How acupuncture help with dry, cracked and painful heels

Dry and cracked heels is a very common symptom in males and females over the age of 50. In my clinical experience of over 30 years, I think cracked heels is mostly not only a skin issue but is closely associated with an internal organ imbalance. This is because cracked heels often improve or heal during the treatment of different conditions where specific channels are involved.


Before going into further detail, I would like to share a case from my clinic. A few months ago a 60 year old male came to see me with lower back and knee pain. He had an accident 5 years before and since then his pain gradually worsened. After my initial consultation I found out his Liver and Kidney channels were blocked. I gave him acupuncture and during the treatment I also realised he had cracked heels. The heels are associated with the Liver and Kidney channels. After two months of treatment his lower back and knee pain completely disappeared and his cracked heels also had significantly improved. He was very happy with the result.

1. What are the signs and symptoms of cracked heels?

Cracked heels look different from person to person. Usually the first sign is dryness around the heel area. Sometime small and shallow cracks appear and then they get bigger and deeper. Sometime one or two long and deep cracks appear. Long and deep cracks are often accompanied by pain.


2. What is the common cause of cracked heels?

Traditional Chinese medicine considers the most effective treatment to target the cause of the disease. This often lies in an imbalance of certain internal organs. Applying hydrating creams only temporarily relieves the problem and doesn’t directly target the cause.

In my clinical experience the common causes are:

Liver Qi stagnation and Kidney Yin and Yang Imbalance
This will affect the circulation to the heel area and cause dryness and cracks. Other symptoms such as thirst, dry skin, feeling hot during the day and night, sweating, insomnia, hot flushes, mood swings and irritability, dry eyes, flushed cheeks and/or stiff neck and shoulder can be experienced.
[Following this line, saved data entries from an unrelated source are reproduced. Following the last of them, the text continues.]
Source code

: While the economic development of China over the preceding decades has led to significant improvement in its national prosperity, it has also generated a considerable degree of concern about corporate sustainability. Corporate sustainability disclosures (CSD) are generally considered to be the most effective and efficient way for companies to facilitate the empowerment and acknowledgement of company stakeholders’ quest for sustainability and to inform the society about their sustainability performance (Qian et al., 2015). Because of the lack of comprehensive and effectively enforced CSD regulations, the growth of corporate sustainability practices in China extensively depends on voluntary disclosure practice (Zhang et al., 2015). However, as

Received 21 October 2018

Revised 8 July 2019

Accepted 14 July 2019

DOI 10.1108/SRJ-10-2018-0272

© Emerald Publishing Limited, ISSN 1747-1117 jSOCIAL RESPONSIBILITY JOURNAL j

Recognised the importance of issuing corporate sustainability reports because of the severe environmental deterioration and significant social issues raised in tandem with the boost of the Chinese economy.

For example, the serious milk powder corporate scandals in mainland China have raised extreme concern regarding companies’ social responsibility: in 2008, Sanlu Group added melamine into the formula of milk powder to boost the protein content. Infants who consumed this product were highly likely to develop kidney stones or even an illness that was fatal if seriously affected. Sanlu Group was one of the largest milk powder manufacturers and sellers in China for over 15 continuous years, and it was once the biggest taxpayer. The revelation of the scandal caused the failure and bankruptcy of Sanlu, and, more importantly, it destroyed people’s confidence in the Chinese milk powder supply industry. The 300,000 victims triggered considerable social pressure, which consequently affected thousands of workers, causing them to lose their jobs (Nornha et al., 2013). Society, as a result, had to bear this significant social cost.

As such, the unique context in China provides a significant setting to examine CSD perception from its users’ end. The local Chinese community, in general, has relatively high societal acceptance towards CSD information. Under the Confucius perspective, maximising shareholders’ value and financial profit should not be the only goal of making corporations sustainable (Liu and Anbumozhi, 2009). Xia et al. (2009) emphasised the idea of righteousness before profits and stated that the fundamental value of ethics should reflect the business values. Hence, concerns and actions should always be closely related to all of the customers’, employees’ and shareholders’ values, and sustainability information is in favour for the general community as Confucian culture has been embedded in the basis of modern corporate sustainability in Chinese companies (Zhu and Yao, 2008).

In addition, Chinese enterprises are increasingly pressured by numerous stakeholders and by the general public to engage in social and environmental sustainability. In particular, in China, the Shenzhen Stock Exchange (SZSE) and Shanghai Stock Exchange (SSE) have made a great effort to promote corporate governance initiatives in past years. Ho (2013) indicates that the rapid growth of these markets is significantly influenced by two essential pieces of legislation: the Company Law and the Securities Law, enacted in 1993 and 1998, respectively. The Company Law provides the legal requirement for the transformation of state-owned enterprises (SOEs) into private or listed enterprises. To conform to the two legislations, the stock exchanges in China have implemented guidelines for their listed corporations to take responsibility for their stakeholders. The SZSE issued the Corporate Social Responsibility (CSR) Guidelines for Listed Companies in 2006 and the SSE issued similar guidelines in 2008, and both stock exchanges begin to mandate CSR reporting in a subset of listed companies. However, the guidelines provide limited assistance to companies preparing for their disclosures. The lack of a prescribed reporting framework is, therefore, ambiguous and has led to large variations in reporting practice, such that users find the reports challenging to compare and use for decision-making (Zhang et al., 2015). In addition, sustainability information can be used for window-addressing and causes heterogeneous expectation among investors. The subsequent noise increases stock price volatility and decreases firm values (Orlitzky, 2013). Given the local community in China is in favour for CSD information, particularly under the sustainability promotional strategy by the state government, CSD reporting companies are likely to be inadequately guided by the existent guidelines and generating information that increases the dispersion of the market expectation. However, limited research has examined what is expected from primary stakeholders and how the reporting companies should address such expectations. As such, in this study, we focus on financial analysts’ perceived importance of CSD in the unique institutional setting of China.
Diet recommendations: avoid hot and spicy foods such as ginger, garlic, lamb, onion and eat more cooling foods such as celery, spinach, carrots, tomatoes, lemon, honey, mug beans, Goji berries, green tea, chrysanthemum tea, peppermint tea, black beans.

Lifestyle recommendations: avoid exercising in hot and dry conditions and do more water activities and in parks and nature environments. Also apply and rub honey to your heels 3 times a week for 5 minutes each time.
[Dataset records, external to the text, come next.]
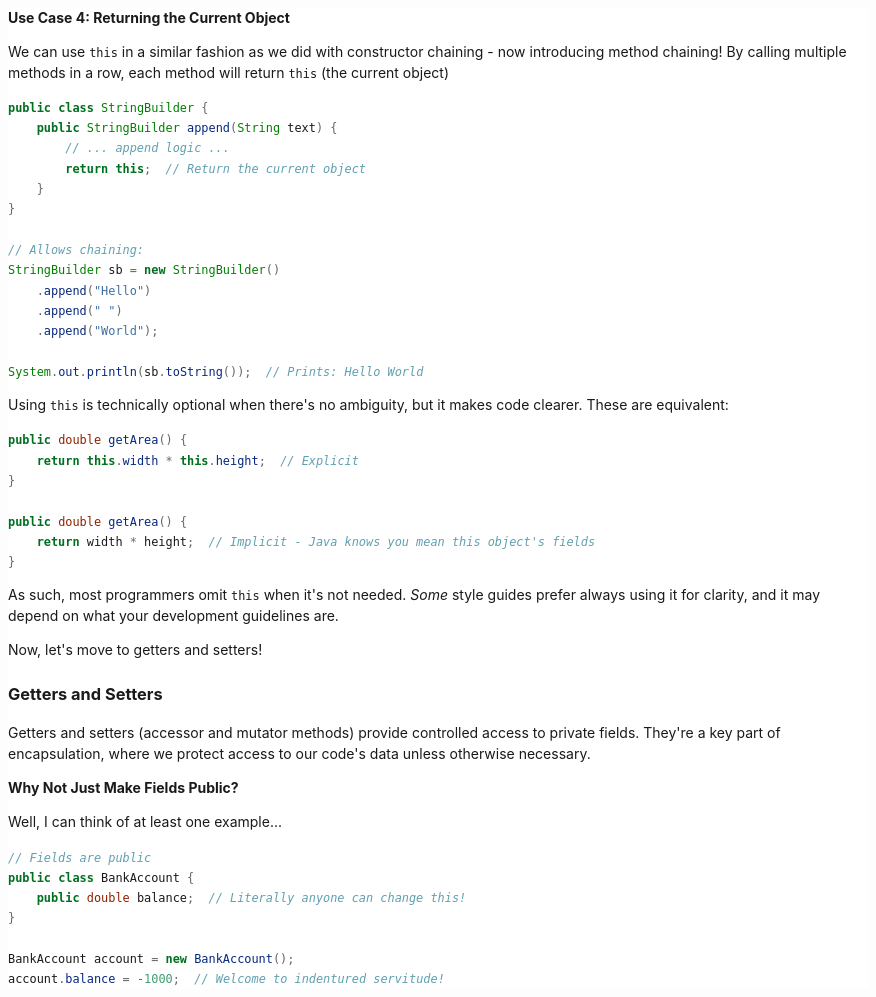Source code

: **Use Case 4: Returning the Current Object**

We can use `this` in a similar fashion as we did with constructor chaining - now introducing method chaining!
By calling multiple methods in a row, each method will return `this` (the current object)
```java
public class StringBuilder {
    public StringBuilder append(String text) {
        // ... append logic ...
        return this;  // Return the current object
    }
}

// Allows chaining:
StringBuilder sb = new StringBuilder()
    .append("Hello")
    .append(" ")
    .append("World");

System.out.println(sb.toString());  // Prints: Hello World
```

Using `this` is technically optional when there's no ambiguity, but it makes code clearer.
These are equivalent:
```java
public double getArea() {
    return this.width * this.height;  // Explicit
}

public double getArea() {
    return width * height;  // Implicit - Java knows you mean this object's fields
}
```

As such, most programmers omit `this` when it's not needed.
*Some* style guides prefer always using it for clarity, and it may depend on what your development guidelines are.

Now, let's move to getters and setters!

### Getters and Setters

Getters and setters (accessor and mutator methods) provide controlled access to private fields.
They're a key part of encapsulation, where we protect access to our code's data unless otherwise necessary.

**Why Not Just Make Fields Public?**

Well, I can think of at least one example...
```java
// Fields are public
public class BankAccount {
    public double balance;  // Literally anyone can change this!
}

BankAccount account = new BankAccount();
account.balance = -1000;  // Welcome to indentured servitude!
```
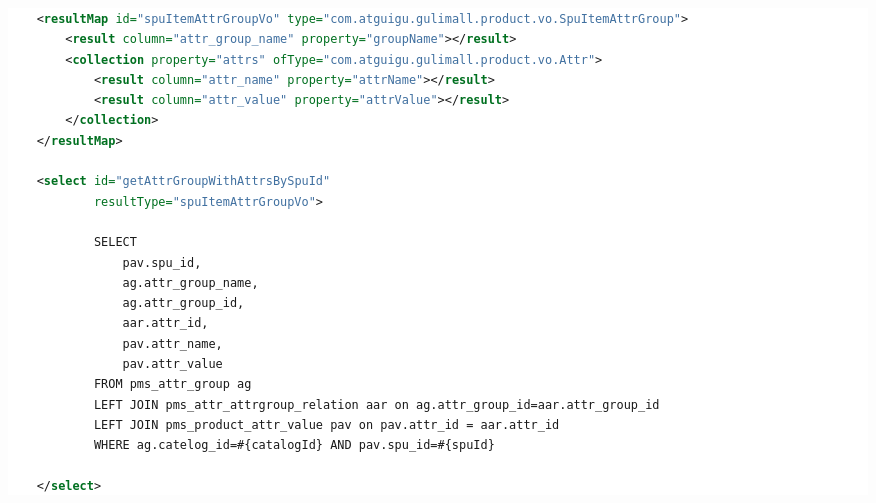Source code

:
 ```xml
    <resultMap id="spuItemAttrGroupVo" type="com.atguigu.gulimall.product.vo.SpuItemAttrGroup">
        <result column="attr_group_name" property="groupName"></result>
        <collection property="attrs" ofType="com.atguigu.gulimall.product.vo.Attr">
            <result column="attr_name" property="attrName"></result>
            <result column="attr_value" property="attrValue"></result>
        </collection>
    </resultMap>

    <select id="getAttrGroupWithAttrsBySpuId"
            resultType="spuItemAttrGroupVo">

            SELECT
                pav.spu_id,
                ag.attr_group_name,
                ag.attr_group_id,
                aar.attr_id,
                pav.attr_name,
                pav.attr_value
            FROM pms_attr_group ag
            LEFT JOIN pms_attr_attrgroup_relation aar on ag.attr_group_id=aar.attr_group_id
            LEFT JOIN pms_product_attr_value pav on pav.attr_id = aar.attr_id
            WHERE ag.catelog_id=#{catalogId} AND pav.spu_id=#{spuId}

    </select>
```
Blockage in the Liver and Kidney Channels
This is often caused by accident or injury (such as the clinical case above) which will affect the circulation to the heels and result in dry and cracked skin. Accompanying signs and symptoms are lower back pain, leg pain and/or puffiness around the ankle area.

Diet recommendations: avoid eating or drinking things straight away from the fridge, eat more warming foods such as ginger, lamb, onion, chives, mandarine, chestnuts.

Lifestyle recommendations: protect your lower back, knees and sole of the feet from the cold (avoid walking barefoot on cold surfaces), soak your feet in warm water (about 30-40 degrees) for 15 minutes twice a week especially in the winter.

Traditional Chinese medicine considers that the external part of the body is always connected with the internal organs through the acupuncture channels therefore external symptoms can be related to certain internal order disorders.